The Augustinian Priory at Bradenstoke was founded in 1142 by Walter D'Evereaux, the father of the 1st Earl of Salisbury. The Priory was a victim of King Henry VIII's suppression of the Monasteries.

The Priory buildings remained intact until the late 1920's, when they were purchased by William Randolph Hearst and many of the stones from the Priory were shipped to St Donats in South Wales to rebuild the castle there. These stones form what is now known as "Bradenstoke Hall". The tithe barn which was part of the Priory buildings was dismantled and shipped to the USA. These stones were recently found in a warehouse, still in their original crates.

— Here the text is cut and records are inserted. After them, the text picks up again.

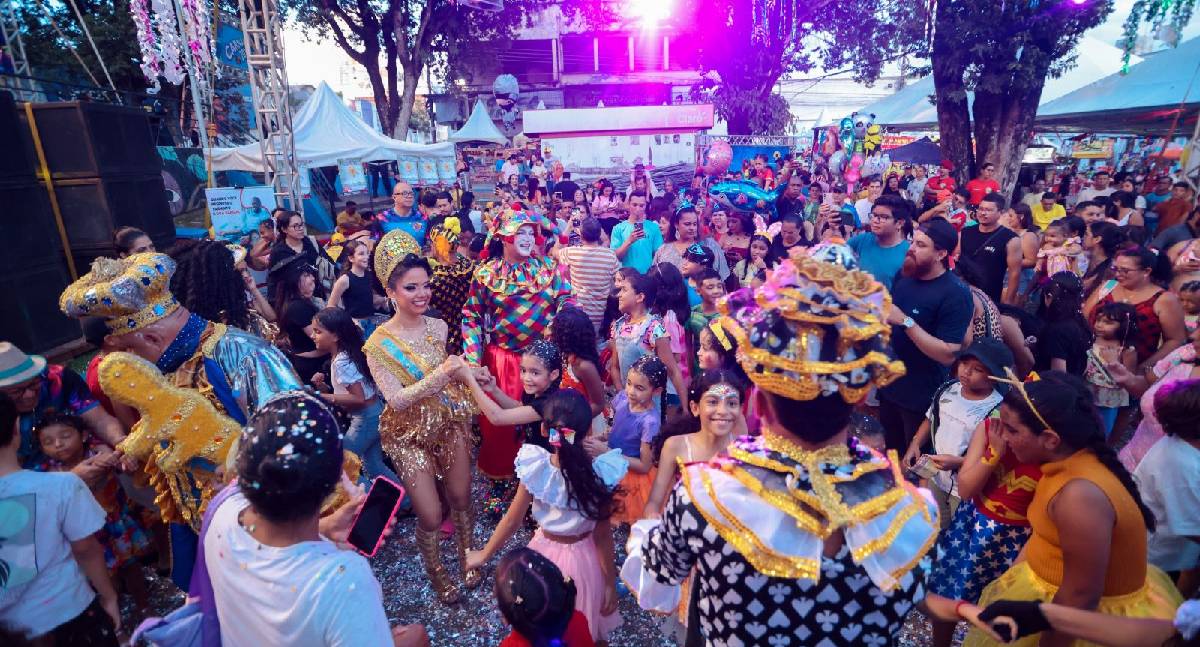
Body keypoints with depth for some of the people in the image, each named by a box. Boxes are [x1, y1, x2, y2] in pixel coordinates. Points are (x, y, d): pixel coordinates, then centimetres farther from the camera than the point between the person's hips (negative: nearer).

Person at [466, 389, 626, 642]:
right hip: (583, 561, 0)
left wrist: (484, 555, 8)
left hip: (545, 554, 1)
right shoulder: (600, 475, -25)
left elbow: (512, 520, -10)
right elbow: (603, 537, -15)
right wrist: (611, 583, 0)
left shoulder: (535, 469, -23)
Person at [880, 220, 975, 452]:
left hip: (922, 397, -6)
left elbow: (948, 354, -25)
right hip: (888, 385, 6)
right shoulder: (903, 276, 0)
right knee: (890, 452, 24)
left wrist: (906, 322, -29)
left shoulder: (955, 294, -20)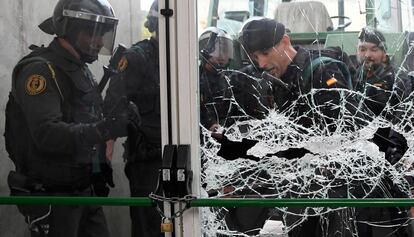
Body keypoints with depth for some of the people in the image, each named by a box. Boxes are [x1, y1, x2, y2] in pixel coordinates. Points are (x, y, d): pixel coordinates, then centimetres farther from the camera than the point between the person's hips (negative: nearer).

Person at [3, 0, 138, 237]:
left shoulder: (82, 70, 15)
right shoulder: (39, 70, -16)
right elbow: (47, 134, -29)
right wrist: (103, 129, -38)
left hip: (86, 191, 9)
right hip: (51, 197, -9)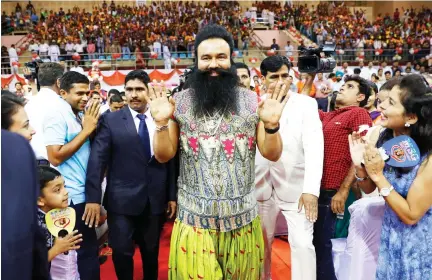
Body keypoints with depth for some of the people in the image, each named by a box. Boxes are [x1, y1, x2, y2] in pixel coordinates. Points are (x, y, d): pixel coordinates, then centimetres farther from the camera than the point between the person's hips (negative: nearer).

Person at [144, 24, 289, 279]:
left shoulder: (252, 101, -1)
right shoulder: (180, 102, -1)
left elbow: (273, 155, 1)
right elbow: (164, 156, 2)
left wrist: (271, 124, -17)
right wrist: (162, 122, -15)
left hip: (243, 218, 1)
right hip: (193, 218, 0)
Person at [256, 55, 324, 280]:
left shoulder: (306, 104, -3)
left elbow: (314, 147, -12)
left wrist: (311, 189, -21)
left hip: (296, 188, -2)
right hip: (261, 188, 2)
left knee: (302, 244, -3)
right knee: (261, 242, 15)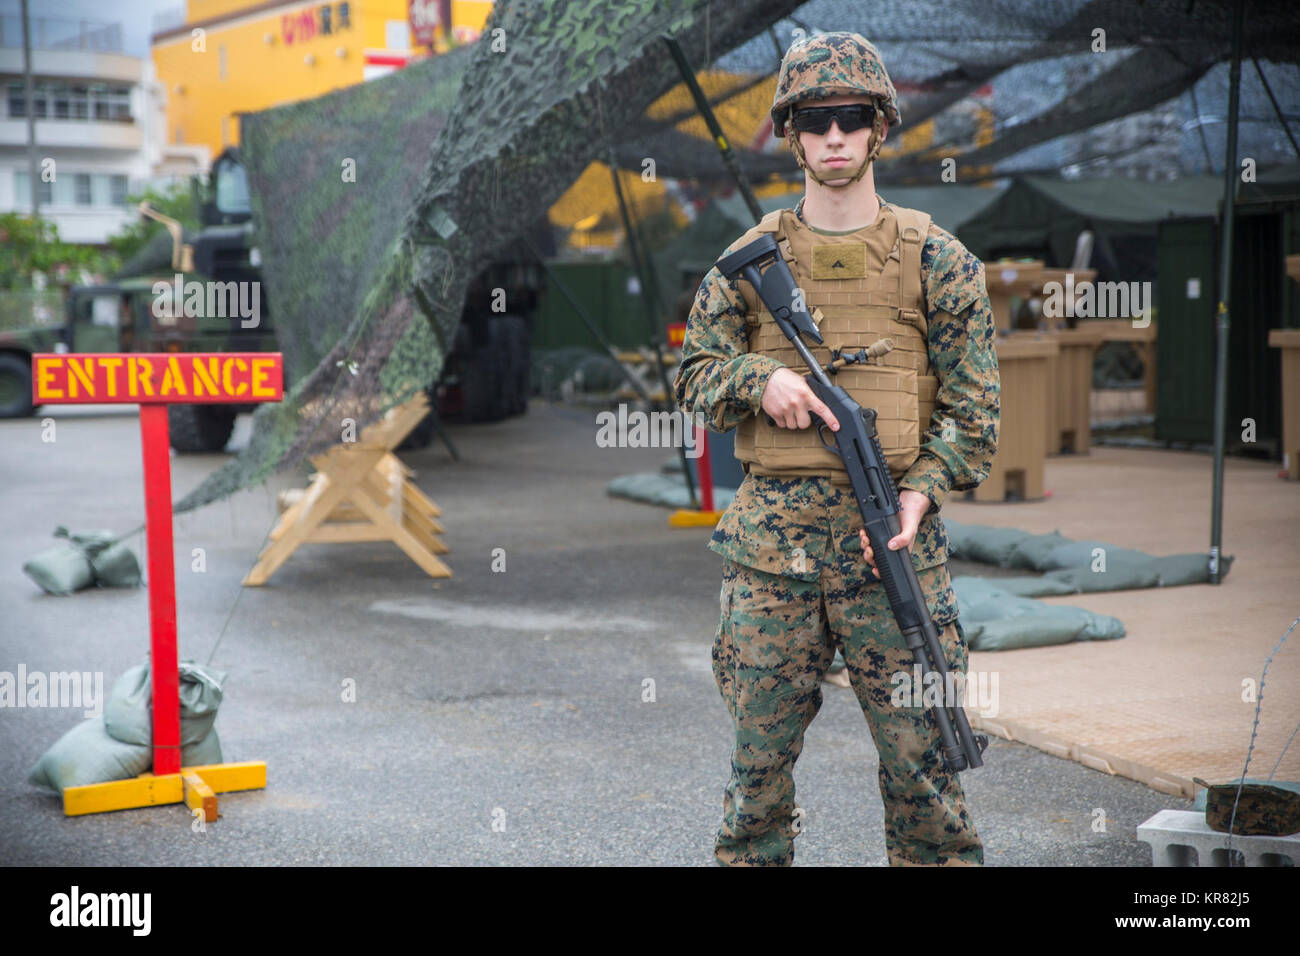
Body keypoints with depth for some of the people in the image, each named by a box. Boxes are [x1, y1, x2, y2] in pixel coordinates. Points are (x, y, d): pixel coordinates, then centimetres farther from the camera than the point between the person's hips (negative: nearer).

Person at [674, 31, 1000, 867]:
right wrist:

There are many legends about the Priory, one of which relates to "The Black Monk" who was supposed to have had an affair with an aunt of Jane Seymour, one of Henry VIII's unfortunate wives. The Abbott, on finding out about this, is reputed to have had the Monk "walled up" alive near the entrance to the Priory, in fear of the King’s anger. When the Priory was dismantled in the late 1920's, three skeletons were in fact discovered walled up in the Priory. Another legend relates to Sir John Danvers of nearby Dauntsey who was known as "The Regicide", as he sat as a Judge and signed the death warrant of King Charles I. When Charles II was returning to England after Cromwell’s death, the regicides who were alive were rounded up and executed (those already dead were disinterred and their remains placed on display). Legend has it that a Danvers family servant disinterred Sir John’s body and secretly reburied it in the grounds of the old Priory, so that he could rest in peace.

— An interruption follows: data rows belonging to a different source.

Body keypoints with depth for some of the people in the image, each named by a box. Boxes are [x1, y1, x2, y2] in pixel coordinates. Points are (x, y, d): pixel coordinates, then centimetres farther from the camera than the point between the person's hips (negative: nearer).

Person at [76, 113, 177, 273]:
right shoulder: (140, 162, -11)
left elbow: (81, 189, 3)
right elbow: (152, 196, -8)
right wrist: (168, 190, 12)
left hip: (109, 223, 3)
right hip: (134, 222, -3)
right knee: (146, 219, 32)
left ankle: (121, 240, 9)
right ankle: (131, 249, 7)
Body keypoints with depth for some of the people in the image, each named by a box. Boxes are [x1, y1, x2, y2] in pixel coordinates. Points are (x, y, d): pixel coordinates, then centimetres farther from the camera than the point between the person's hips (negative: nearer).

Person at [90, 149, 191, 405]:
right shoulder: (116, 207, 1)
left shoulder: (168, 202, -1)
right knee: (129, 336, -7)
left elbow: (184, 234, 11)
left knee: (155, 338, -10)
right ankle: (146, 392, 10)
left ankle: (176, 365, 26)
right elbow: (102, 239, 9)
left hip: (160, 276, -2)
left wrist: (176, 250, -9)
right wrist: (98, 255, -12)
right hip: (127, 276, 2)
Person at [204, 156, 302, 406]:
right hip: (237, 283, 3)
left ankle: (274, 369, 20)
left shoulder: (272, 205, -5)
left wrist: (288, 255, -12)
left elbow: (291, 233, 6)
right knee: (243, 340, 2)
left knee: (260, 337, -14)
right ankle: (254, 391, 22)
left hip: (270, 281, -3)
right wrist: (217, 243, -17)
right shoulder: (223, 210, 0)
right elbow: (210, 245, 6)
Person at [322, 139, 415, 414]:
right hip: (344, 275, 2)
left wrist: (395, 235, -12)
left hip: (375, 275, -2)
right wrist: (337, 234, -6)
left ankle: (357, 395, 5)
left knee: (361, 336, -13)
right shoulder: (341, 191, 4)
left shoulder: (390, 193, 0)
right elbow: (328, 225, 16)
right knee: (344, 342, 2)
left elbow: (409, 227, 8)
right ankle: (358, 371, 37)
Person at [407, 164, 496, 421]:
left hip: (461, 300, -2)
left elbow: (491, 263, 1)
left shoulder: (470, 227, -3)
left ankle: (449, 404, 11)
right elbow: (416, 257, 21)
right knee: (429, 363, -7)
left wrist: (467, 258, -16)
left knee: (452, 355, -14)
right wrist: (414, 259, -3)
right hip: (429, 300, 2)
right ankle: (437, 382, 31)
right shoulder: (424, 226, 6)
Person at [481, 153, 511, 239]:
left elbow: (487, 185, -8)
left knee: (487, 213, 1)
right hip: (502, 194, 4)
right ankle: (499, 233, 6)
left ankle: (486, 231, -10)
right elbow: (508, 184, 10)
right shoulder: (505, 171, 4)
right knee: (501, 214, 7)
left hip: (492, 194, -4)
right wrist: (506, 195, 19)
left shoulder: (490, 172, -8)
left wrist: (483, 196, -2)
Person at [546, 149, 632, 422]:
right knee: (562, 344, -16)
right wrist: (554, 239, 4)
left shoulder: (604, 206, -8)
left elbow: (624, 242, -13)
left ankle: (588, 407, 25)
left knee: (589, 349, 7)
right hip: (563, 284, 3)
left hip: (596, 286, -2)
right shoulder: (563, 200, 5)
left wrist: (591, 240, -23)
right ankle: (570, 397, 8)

All that now remains on the original site of the Priory is the tower.

Clack Mount 

Clack Mount is a polygonal island surrounded by a ditch. It is located on Bittlesea Farm, 250m north-east of the Priory. It consists of two mounds, the smaller of which is a WWII pillbox. The other mound measures 19m in diameter at the base and is 1.5m high. This is almost certainly, in its present form, a post-medieval prospect mount. A field survey has been carried out at the Priory and Clack Mount for English Heritage for management purposes. The survey was carried out over a period of nine days at a scale of 1:1000. Features that were recorded included part of the monastic range, fish ponds and garden earthworks.